Peggy Klaus - Mentor or Coach of the Year
Company: Peggy Klaus, Berkeley, CA
Entry Submitted By: Melissa Sones Consulting
Company Description: Peggy Klaus is one of the leading executive coaches in the country with a client roster that is a Who's Who of corporate America. American Express. MasterCard. Disney. JP Morgan Chase. A pioneer in the coaching field, Klaus specializes in helping executive women to change workplace behaviors, which in the end changes their lives.
Nomination Category: Individual Awards Categories
Nomination Sub Category: Mentor or Coach of the Year – Business
Nomination Title: Peggy Klaus
Describe for the judges the nominated individual's activities and accomplishments that supported women in business since the beginning of July last year (up to 525 words):
The executive coaching legend that is Peggy Klaus began in 1991 when Klaus was caring for a dying friend.

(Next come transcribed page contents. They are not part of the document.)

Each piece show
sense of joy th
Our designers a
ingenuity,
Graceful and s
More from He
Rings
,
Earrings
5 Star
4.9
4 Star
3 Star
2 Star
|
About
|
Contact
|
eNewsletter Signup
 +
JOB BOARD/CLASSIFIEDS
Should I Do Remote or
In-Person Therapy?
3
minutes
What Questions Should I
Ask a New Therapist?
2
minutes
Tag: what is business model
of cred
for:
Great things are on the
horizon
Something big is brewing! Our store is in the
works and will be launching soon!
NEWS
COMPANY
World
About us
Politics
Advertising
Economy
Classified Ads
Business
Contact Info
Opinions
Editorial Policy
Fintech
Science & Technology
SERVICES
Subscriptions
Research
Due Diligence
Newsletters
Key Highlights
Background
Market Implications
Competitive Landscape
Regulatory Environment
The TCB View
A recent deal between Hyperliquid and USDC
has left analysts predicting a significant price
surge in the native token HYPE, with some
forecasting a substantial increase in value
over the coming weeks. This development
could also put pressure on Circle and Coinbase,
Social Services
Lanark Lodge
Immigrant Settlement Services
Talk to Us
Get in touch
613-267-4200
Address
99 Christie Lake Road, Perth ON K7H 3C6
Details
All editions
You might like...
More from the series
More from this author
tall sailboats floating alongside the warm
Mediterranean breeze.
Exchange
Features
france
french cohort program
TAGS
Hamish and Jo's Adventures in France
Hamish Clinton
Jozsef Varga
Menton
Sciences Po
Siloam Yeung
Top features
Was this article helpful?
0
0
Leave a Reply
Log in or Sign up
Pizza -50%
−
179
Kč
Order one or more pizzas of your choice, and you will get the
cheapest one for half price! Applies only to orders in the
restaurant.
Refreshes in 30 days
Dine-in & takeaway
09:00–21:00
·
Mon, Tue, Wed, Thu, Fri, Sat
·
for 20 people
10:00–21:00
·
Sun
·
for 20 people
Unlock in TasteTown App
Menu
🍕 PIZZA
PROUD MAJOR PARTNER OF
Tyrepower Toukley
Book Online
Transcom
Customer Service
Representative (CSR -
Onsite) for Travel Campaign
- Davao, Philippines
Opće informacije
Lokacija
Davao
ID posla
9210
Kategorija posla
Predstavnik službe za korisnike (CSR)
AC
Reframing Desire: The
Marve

After he passed away, Klaus, already a successful actor, producer, talent coach and director with Paramount Pictures, NBC and Warner Brothers on her resume, chose to create a coaching program to help doctors better communicate with patients.
Many hospitals later, in 1993, Klaus turned her prodigious energy and expert Hollywood skill-set to coaching executive women. Klaus’s friends were climbing the corporate ladder and were phoning Klaus for communication and presentation training. Peggy Klaus fast became one of the top executive coaches in the country with a resume that included American Express; Chevron; Bayer; Disney; Goldman Sachs; MasterCard; Mattel; and more.
Fast forward to the awards year of July 2015 on; and a client list featuring Goldman Sachs; DuPont; MetLife; State Street Bank; numerous women's leadership conferences; and a media list including New York Times and Wall Street Journal interviews and trailblazing articles by Klaus.
So what is Klaus’s magic? Simple: Klaus develops groundbreaking, customized coaching workshops for five to eight women (small) up to several thousand (large). They run from one hour to multiple-day sessions. In each, “I get down and dirty,” says Klaus. That means exercises, role-playing, videotaping when possible and discovering your “deltas” (the blundering behavior(s) you need to change).
Over 3500 women in the awards year were coached to change ineffective behaviors, chief among them: 1) fear of taking risks; being strategic; and/or competing for big jobs; 2) lack of “political savvy”; 3) fear of giving critical feedback; 4) won't delegate because may offend someone; 5) a low volume voice and/or “the upward inflection.”
The core of the pioneering Klaus oeuvre is behavioral change. In the awards year, that meant offering “Brag,” a workshop based on Klaus’s bestselling book “BRAG! The Art Of Tooting Your Own Horn Without Blowing It” in which women learned “how to talk about themselves with pride.” “There’s a cultural bias against women in the spotlight,” says Klaus. “Narrow Band” focuses on “the far narrower band of acceptable behavior for women than for white men” and how to navigate it. “Competition” coaches women that “It’s not a dirty word!” As for “Resilience”; “Executive Presence”; and “Now What?” soft skills, a Klaus signature, are prominently showcased. “It’s a universe of hard and soft skills that can run from integrity to strategic thinking to empathy to decisiveness to physical appearance.”
But it’s results that prompt companies nationwide to ask Klaus to return over and over again. Take, for instance, the executives who, in the awards year, were terrified of losing their jobs after the sudden sale of their company. It was Klaus and not HR who said “let’s teach them resilience.” And the executive disliked because of curt emails. Or the “high potential hire” who didn’t get along with people. Or the executive who didn’t trust her instinct that something was amiss. Until Klaus came along. Klaus alone insists on company-wide colleague support for every executive coached. “Changes aren't made overnight,” she says.
Nor is a career that tops the charts for 23 straight years, none more productive than this one.
Provide a brief biography of the nominated individual (up to 125 words):
Peggy Klaus is a leading executive coach in the United States with a client roster that is a Who’s Who of U.S. corporations. American Express; Disney; JP Morgan Chase; Goldman Sachs; MasterCard; and more. Based in Berkeley, California, Klaus provides women executives, many high achievers, with the coaching they need to succeed in what is, as Klaus knows, “a man’s world.” A veteran of Hollywood, Klaus brings a unique combination of entertainment skills to the business world. Having Klaus as your coach means role playing; doing active exercises; and admitting to your “deltas” or business blunders. Then, with Klaus’s help, they will likely vanish. Peggy Klaus has appeared on The Today Show, 20/20 and writes for The New York Times on women and work.